Tutto bloccato. Per Martino e Segni il messaggio era molto pericoloso. Per prima cosa, dava l’impressione che il presidente della Repubblica avesse il diritto di dirigere la politica estera nazionale, sostituendosi surrettiziamente al governo. In secondo luogo, era uno schiaffo alla Francia (con la quale avevamo giust’appunto appena firmato gli accordi per la creazione del Mercato comune europeo) e uno sgarbo all’Inghilterra. Così premier e ministro decisero di impedire l’invio della lettera, sfidando l’ira di Gronchi e provocando un inedito terreno di scontro tra poteri dello Stato.
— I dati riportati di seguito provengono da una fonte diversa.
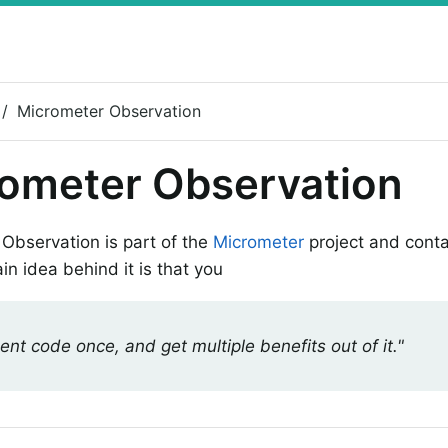
Micrometer Observation
ometer Observation
Observation is part of the
Micrometer
project and conta
in idea behind it is that you
ent code once, and get multiple benefits out of it."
Insomma, mentre a Roma si scriveva una pagina fondamentale della storia europea, la nostra diplomazia era impelagata in una feroce polemica. Gronchi peraltro non partecipò attivamente alle trattative che portarono alla costituzione del Mercato comune, e non ebbe alcun ruolo nella firma dei Trattati di Roma. Ciò non significa che il presidente osteggiasse l’idea europeista. In alcuni dei suoi numerosi viaggi all’estero, infatti, Gronchi non mancò di rinsaldare i legami con gli altri paesi del vecchio continente, in particolare la Francia (la «sorella latina» pugnalata alle spalle nella seconda guerra mondiale) e la Germania (nel 1956, vedendo il cancelliere della Repubblica federale tedesca Konrad Adenauer, parlò di «un motore italo-tedesco» per accelerare l’integrazione europea).